[ ALBUM ] HILA, 21 incursions électro jazz organiques
Nouvel album 21, par Hila (disponible chez UnderDog Records)
L’électro possède autant de visages qu’il y a d’êtres humains sur la planète, et c’est ce que nous démontre Hila avec son album, ou mini-album (la frontière étant mince), 21. Mélangeant sons organiques et électroniques, instruments acoustiques et numériques, jazz et aspects métissés world music, le disque s’avère captivant.
Hila.
Hila, c’est avant tout un duo de bidouilleurs malins comme tout. Artyom Manukyan et David Kiledjian, dit Dawatile, sont en effet aux manettes, jouant aussi bien des programmations que du violoncelle. Si l’un élabore des rythmiques originales, l’autre tisse des nappes organiques pleines d’espace, et d’images. Celles-ci seraient de l’ordre de montagnes sur lesquelles paîtraient quelques chèvres surveillées de loin par un berger enturbanné. Le sable volerait sur cette terre aride mais pleine de mystère.
La dualité occident/(moyen) orient tape dans le mile. Le côté ancestral de l’un se heurtant, ou plutôt se mariant avec harmonie, avec le côté plus robotisé de l’autre. Dans les deux cas néanmoins surgit un aspect organique fort. Les beats possèdent en effet une profondeur, comme celle d’un fût à la peau détendue, tandis que les structures remontent à quelque chose d’archaïque, comme un cri provenant des tréfonds de nos histoires, même si elles ne sont pas communes. Là réside la magie de Hila : produire des images ciblées qui déversent par torrents des idées ingénieuses pour conclure à une universalité dans laquelle chacun peut se reconnaître.
21.
Cet album, ou mini-album puisqu’il ne dure que 29 minutes et 50 secondes, pour 8 titres, délivre ses saveurs dès le premier titre Perfect fifth. Sur un tempo plutôt lent, une voix nous raconte une histoire (la sienne?). Surviennent alors des instruments acoustiques, des beats minimalistes, une atmosphère légèrement rétro. Passé au travers de filtres, sur plusieurs titres, la musique en effet se pare de reflets sépia, laissant s’exprimer un grain à la fois rugueux et doux, un peu l’image de ces souvenirs que nous couvons jalousement dans notre mémoire.
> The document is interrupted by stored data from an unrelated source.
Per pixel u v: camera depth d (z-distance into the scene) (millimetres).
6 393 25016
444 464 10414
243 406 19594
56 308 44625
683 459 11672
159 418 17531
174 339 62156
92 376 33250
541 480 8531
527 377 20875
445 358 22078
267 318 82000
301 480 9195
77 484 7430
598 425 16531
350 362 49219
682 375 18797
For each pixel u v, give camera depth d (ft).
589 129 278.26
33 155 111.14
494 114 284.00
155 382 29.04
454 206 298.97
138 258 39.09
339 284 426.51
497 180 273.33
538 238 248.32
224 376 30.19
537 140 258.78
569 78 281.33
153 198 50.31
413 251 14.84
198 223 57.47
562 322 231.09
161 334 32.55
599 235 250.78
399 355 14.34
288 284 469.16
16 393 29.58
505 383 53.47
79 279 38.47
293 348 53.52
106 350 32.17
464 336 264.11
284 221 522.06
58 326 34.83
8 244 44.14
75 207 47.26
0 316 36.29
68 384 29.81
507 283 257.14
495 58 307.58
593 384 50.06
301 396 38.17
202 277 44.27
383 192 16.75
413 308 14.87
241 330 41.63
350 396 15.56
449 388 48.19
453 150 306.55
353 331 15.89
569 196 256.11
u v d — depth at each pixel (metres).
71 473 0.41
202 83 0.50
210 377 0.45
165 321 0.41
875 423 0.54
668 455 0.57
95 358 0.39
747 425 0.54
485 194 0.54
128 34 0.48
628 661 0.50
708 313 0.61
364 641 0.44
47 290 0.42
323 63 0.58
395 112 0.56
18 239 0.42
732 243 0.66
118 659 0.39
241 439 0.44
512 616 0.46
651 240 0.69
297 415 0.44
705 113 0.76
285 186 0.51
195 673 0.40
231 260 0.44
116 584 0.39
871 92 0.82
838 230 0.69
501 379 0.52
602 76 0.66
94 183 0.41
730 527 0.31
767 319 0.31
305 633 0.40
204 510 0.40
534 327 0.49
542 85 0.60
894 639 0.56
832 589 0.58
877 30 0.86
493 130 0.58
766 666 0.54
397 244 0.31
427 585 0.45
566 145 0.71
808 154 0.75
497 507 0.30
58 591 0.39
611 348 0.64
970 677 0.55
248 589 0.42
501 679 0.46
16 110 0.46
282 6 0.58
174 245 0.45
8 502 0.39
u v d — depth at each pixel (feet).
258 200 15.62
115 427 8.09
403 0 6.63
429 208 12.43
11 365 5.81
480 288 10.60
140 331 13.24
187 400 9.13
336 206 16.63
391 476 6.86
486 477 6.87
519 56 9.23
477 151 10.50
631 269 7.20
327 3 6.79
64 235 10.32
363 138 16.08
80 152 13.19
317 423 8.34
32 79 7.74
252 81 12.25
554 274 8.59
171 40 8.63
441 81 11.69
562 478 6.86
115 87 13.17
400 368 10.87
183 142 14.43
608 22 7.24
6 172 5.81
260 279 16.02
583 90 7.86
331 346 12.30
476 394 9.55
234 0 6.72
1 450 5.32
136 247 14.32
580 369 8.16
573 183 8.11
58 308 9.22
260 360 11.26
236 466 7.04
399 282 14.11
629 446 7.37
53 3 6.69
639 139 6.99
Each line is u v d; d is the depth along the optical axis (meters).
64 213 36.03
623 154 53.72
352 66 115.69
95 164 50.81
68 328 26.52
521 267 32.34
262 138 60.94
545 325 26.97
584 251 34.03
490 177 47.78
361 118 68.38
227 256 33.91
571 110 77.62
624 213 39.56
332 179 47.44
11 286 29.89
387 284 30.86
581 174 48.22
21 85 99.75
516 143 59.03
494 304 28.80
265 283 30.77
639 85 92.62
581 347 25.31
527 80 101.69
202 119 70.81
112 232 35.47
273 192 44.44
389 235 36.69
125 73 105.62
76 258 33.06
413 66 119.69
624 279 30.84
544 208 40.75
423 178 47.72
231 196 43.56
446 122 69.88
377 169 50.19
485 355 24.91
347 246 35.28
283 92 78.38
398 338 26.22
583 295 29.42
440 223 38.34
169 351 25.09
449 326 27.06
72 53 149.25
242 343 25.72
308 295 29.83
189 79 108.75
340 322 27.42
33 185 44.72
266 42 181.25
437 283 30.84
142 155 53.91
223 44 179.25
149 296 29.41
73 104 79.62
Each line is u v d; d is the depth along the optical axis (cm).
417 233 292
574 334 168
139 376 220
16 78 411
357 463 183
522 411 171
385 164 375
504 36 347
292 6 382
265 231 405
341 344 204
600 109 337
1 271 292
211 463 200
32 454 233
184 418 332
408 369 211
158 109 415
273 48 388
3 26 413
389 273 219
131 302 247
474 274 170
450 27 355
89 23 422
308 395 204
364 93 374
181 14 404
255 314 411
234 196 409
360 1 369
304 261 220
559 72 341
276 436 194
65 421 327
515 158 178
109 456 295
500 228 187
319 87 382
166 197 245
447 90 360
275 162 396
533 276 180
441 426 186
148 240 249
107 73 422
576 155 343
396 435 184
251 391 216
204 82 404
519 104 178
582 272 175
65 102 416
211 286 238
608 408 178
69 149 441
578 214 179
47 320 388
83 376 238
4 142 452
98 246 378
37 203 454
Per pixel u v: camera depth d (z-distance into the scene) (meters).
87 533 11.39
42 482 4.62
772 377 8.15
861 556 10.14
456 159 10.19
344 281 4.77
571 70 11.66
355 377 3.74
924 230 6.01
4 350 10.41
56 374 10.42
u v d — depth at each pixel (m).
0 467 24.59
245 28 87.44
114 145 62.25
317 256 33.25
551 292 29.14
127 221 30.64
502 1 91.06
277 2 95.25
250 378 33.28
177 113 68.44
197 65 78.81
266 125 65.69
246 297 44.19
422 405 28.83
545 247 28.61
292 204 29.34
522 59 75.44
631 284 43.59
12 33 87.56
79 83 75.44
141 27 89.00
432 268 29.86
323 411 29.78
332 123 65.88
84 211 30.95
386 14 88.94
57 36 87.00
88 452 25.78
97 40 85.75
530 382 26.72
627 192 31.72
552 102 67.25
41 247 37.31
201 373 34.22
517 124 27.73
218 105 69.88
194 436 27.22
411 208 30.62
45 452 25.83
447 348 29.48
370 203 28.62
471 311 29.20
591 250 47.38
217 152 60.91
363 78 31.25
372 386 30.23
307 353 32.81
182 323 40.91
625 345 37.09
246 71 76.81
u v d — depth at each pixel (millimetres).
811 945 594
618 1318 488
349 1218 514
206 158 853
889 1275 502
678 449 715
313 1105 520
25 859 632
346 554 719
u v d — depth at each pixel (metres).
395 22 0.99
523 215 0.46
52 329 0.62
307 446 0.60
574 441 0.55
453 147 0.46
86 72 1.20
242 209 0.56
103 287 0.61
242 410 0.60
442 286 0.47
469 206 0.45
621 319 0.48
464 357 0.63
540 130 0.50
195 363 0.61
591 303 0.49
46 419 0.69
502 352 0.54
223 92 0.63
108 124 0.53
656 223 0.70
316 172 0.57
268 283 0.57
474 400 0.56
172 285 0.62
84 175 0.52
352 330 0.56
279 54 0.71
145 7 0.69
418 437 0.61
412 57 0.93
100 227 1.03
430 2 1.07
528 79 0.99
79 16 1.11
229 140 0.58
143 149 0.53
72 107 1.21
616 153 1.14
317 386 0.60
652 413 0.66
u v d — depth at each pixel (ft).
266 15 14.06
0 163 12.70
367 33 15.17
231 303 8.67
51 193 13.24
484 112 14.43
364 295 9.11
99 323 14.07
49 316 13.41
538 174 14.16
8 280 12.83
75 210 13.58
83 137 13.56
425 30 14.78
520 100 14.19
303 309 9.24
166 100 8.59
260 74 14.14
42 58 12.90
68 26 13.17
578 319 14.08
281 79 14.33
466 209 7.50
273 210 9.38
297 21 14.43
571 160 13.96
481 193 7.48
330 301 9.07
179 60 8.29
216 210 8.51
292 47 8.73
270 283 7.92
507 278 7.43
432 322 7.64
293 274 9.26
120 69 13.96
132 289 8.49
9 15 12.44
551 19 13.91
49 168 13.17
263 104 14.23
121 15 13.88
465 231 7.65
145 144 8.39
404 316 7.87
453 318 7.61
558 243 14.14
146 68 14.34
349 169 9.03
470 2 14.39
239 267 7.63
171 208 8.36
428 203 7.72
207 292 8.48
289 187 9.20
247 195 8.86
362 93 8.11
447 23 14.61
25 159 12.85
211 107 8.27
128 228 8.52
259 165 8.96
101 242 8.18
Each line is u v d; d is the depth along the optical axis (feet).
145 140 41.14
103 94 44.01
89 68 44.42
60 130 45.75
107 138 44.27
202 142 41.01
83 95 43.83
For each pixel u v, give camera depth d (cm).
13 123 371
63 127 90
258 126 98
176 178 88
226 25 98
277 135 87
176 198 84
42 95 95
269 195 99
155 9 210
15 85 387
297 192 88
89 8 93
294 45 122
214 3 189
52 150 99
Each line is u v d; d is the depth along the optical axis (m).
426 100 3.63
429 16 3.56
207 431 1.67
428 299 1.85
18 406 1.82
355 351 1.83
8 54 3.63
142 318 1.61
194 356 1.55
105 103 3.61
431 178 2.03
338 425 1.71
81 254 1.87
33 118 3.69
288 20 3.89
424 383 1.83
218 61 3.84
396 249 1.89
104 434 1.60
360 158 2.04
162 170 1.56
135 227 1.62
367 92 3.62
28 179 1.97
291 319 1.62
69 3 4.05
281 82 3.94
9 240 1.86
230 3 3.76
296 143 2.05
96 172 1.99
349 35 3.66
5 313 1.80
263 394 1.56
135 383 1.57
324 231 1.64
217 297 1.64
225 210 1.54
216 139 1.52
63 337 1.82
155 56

Quand les aspects plus modernes surgissent, ils n’écrasent pas tout. Nous gardons toujours cette petite touche rétro, pas vintage, pas désuète, juste rétro. Elle trouve autant sa place que les beats électros qui ne dénaturent en rien le caractère d’apparence sacré de la mémoire. De la même façon, en intégrant des instruments acoustiques, et traditionnels à sa musique, Hila nous ramène vers un sentiment d’appartenance à un territoire. Ici, il s’agirait d’un pays qui pourrait être l’Arménie (si l’on s’en réfère aux noms de deux membres du groupe ou au différents musiciens présents sur cet opus), ou un pays plus à l’est encore. Au final, qu’importe véritablement le lieu, tant que l’imaginaire fonctionne à plein régime.
Voyage immobile.
Avec ce voyage immobile (pour nous qui l’écoutons), Hila propose une musique électro bigarrée, variée, multi-visage, hors cadre préalablement établi par l’obsession d’appartenance. Traditionnel, jazz, expérimental, électronique, son univers s’étend sur plusieurs frontières, les abolit totalement pour ne faire ressurgir que le côté intime de sa démarche. Cela nous touche car l’émotion n’est jamais vaine, elle s’impose à nous plutôt que le duo nous force à l’accepter.
Les textures sont ici savamment travaillées, la production y est au diapason, mettant en exergue le côté humain de ce disque pourtant électronique. Il n’est pas question d’intelligence artificielle, mais bel et bien de l’exposition d’une âme millénaire qui ne cesse de renaître des offenses lui étant infligées. Un très beau disque, surprenant par bien des aspects, qui ne ment jamais.